_DATA FOR ANALYSIS_
►

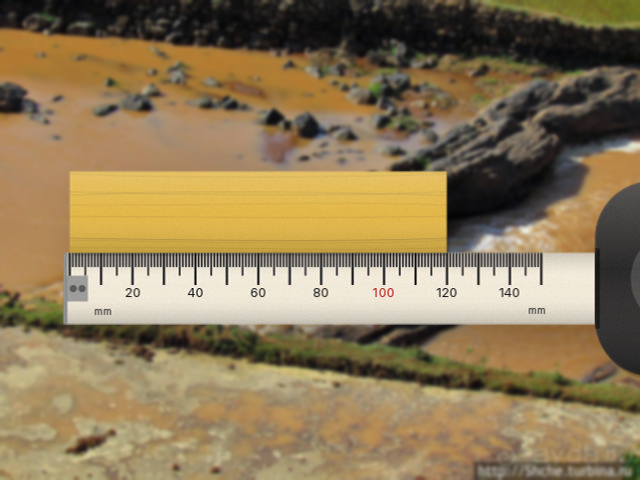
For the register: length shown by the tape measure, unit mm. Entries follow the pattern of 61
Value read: 120
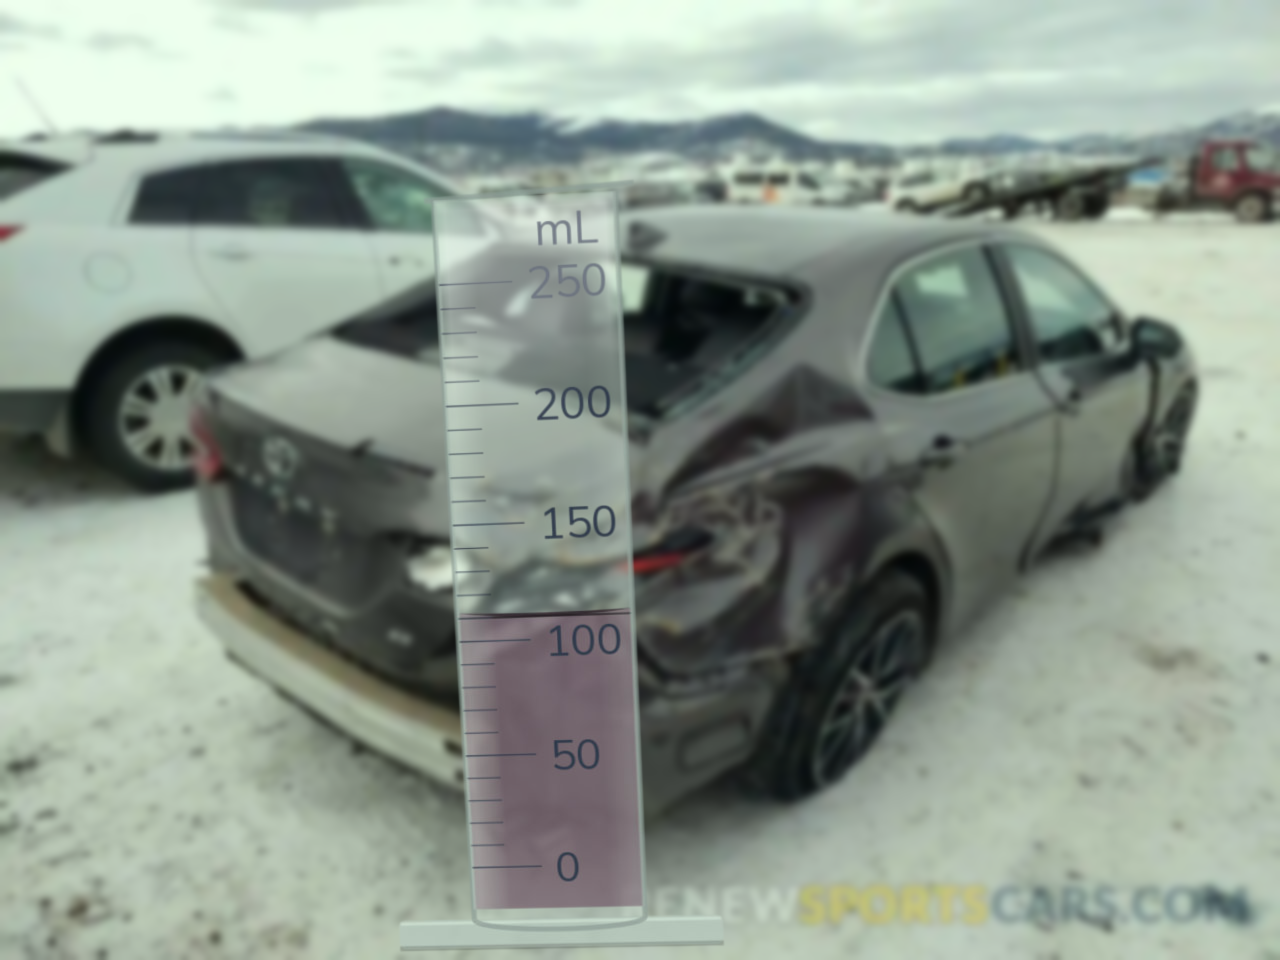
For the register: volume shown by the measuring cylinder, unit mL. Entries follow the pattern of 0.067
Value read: 110
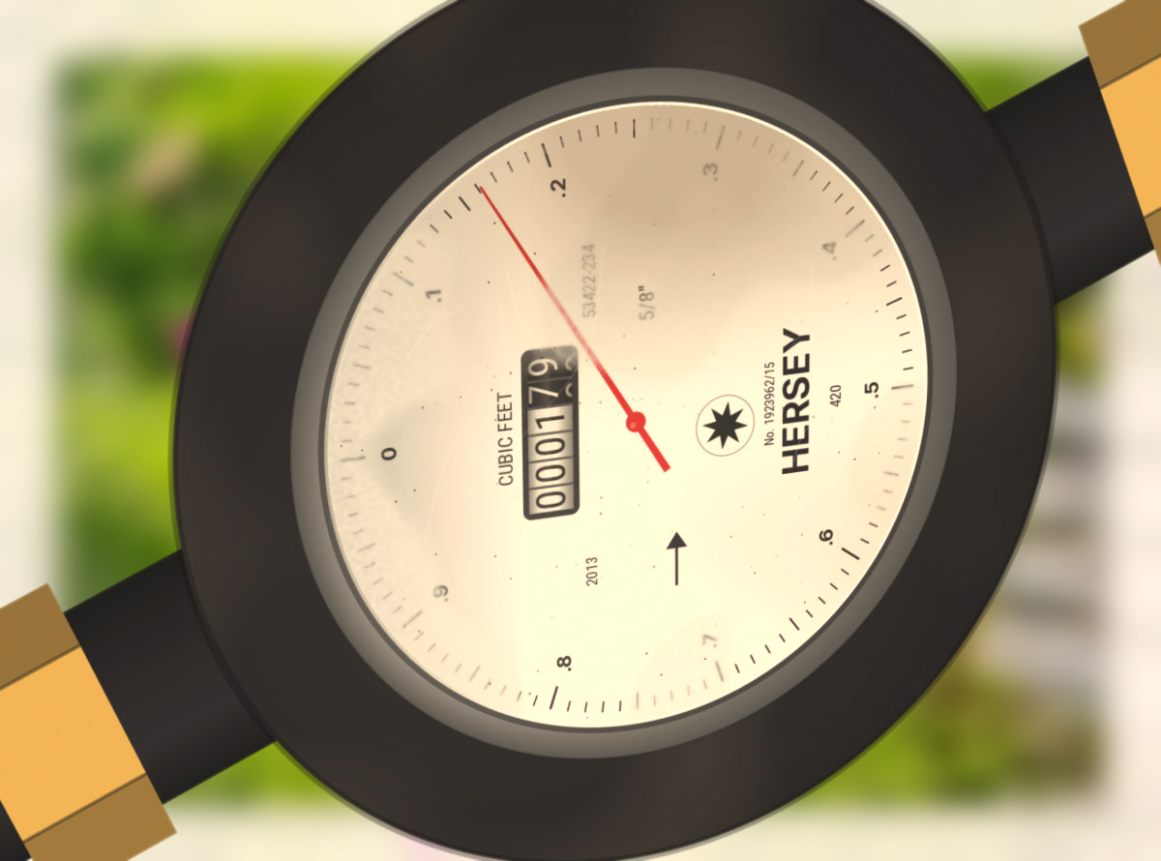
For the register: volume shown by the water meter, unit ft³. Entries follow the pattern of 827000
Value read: 179.16
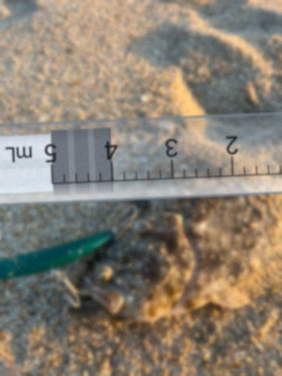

◄

_ASSIGNMENT_
Extract each line of the listing above that contains the string "pattern". The match is case-sensitive.

_RESULT OF THE TASK_
For the register: length shown by the tape measure, unit mm. Entries follow the pattern of 61
For the register: volume shown by the measuring cylinder, unit mL. Entries follow the pattern of 0.067
For the register: volume shown by the water meter, unit ft³. Entries follow the pattern of 827000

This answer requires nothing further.